‹ Bibliographie Cornélienne Description raisonnée de toutes les éditions des oeuvres de Pierre CorneilleChapitre 5 sur 205 · V

V

5. LA || SVIVANTE, || Comedie. || _A Paris, || Chez Augustin Courbé, Imprimeur || & Libraire de Monseigneur Frere du Roy, dans la || petite Salle du Palais, à la Palme_; [ou _Chez François Targa, au premier || Pilier de la grand'Salle du Palais, deuant || la Chappelle, au Soleil d'or_]. || M. DC. XXXVII [1637]. || Avec Privilege du Roy. In-4 de 5 ff. prélim. et 128 pp.

Les feuillets prélim. contiennent: 1 f. de titre et 3 ff. pour l'épître dédicatoire (sign. [=a]), plus 1 f. non signé, formant encart pour l'_Extrait du Privilége_. Ce dernier texte est extrait du privilége, donné pour vingt ans à Augustin Courbé, à la date du 21 janvier 1637, c'est-à-dire après la représentation du _Cid_. Courbé déclare y associer François Targa. L'achevé d'imprimer est du 9 septembre 1637.

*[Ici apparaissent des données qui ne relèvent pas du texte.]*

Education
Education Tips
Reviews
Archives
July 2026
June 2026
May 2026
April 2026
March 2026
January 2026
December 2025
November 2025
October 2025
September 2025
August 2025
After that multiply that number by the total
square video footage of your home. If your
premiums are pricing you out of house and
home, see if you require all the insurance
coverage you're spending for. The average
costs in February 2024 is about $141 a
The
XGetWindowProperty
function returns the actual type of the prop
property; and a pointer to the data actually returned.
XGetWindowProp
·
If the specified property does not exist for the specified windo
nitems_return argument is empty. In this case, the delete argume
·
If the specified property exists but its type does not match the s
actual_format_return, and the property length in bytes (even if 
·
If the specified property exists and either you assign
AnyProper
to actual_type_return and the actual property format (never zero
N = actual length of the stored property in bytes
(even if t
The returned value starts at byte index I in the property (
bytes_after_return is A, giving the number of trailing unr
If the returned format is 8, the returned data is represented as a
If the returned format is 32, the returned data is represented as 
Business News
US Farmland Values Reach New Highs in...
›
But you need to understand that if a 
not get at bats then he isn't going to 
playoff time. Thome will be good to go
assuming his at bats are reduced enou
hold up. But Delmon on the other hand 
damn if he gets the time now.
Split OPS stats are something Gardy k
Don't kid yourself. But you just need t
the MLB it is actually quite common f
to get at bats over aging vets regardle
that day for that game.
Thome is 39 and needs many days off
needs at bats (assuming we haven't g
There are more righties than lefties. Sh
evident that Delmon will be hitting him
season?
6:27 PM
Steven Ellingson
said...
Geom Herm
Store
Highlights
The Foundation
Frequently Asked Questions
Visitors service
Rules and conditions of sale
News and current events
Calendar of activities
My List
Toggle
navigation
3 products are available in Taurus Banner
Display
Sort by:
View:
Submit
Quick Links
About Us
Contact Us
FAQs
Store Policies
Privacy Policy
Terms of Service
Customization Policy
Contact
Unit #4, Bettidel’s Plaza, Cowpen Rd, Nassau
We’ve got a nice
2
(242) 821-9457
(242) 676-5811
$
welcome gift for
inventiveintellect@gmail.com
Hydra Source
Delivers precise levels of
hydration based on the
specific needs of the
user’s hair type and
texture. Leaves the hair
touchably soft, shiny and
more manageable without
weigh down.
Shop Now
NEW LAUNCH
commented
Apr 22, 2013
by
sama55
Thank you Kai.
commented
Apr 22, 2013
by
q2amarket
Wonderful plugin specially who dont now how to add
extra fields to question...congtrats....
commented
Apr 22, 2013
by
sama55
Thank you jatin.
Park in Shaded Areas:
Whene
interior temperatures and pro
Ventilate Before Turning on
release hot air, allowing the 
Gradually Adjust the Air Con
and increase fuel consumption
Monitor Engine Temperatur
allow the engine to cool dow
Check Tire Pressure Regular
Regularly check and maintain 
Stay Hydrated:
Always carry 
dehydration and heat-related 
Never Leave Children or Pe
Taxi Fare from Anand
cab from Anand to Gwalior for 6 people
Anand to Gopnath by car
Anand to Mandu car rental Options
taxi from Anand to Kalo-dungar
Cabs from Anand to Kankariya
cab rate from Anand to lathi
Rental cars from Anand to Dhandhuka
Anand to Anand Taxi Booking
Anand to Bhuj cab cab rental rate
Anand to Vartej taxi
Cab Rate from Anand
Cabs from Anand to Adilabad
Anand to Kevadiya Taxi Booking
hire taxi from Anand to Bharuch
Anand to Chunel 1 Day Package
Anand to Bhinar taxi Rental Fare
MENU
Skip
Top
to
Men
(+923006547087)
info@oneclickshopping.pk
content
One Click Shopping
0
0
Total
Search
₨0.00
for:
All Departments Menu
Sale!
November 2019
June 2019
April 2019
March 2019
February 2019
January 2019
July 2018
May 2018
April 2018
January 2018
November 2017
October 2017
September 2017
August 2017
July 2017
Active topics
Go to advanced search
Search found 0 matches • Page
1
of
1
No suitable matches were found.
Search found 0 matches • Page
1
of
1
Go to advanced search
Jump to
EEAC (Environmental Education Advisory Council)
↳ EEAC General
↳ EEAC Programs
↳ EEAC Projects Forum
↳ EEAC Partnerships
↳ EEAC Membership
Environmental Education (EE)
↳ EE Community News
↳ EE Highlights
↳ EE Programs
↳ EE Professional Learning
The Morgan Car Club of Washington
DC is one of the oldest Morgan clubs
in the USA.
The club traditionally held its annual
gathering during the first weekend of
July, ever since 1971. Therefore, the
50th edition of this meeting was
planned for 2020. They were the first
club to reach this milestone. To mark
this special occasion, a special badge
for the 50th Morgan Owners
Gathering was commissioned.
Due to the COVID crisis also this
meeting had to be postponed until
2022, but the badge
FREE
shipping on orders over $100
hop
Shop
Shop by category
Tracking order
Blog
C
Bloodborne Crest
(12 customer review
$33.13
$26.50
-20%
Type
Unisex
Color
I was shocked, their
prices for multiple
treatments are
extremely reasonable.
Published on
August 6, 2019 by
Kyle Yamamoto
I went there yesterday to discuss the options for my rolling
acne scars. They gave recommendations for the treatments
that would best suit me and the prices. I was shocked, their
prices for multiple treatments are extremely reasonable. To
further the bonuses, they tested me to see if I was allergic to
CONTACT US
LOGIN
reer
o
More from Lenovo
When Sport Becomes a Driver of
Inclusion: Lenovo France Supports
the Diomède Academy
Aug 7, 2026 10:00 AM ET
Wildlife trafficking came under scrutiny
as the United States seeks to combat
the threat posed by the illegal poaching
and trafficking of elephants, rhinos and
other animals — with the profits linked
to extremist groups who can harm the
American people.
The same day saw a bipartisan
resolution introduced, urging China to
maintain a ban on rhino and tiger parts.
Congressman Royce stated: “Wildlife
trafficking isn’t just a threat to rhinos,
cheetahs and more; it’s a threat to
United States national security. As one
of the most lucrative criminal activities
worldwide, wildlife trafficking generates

_La Suivante_ dut être représentée en 1634, mais ne fut publiée qu'après le grand succès du _Cid_. Cette circonstance explique le ton de l'épître qui la précède. Tout en présentant sa pièce au public sous la forme d'une dédicace probablement imaginaire, il vise les ennemis du _Cid_ et défend ses oeuvres avec la conscience de son génie. Quant à _la Suivante_, «elle est d'un genre, dit-il, qui demande plustost un style naïf que pompeux: les fourbes et les intrigues sont principalement du jeu de la Comedie, les passions n'y entrent que par accident. Les regles des Anciens sont assez religieusement observées en celle-cy: il n'y a qu'une action principale à qui toutes les autres aboutissent, son lieu n'a point plus d'estendue que celle du Theatre, et le temps n'en est point plus long que celuy de la representation, si vous en exceptez l'heure du disner qui se passe entre le premier et le second Acte. La liaison mesme des Scenes, qui n'est qu'un embellissement, et non pas un precepte, y est gardée; et si vous prenez la peine de conter les vers, vous n'en trouverez pas en un acte plus qu'en l'autre. [Il y a 340 vers dans chaque acte.] Ce n'est pas que je me sois assujetty depuis aux mesmes rigueurs: j'ayme à suivre les regles, mais, loin de me rendre leur esclave, je les élargis et reserre selon le besoin qu'en a mon sujet, et je romps mesme sans scrupule celle qui regarde la durée de l'action, quand sa severité me semble absolument incompatible avec les beautez des evenemens que je décris.»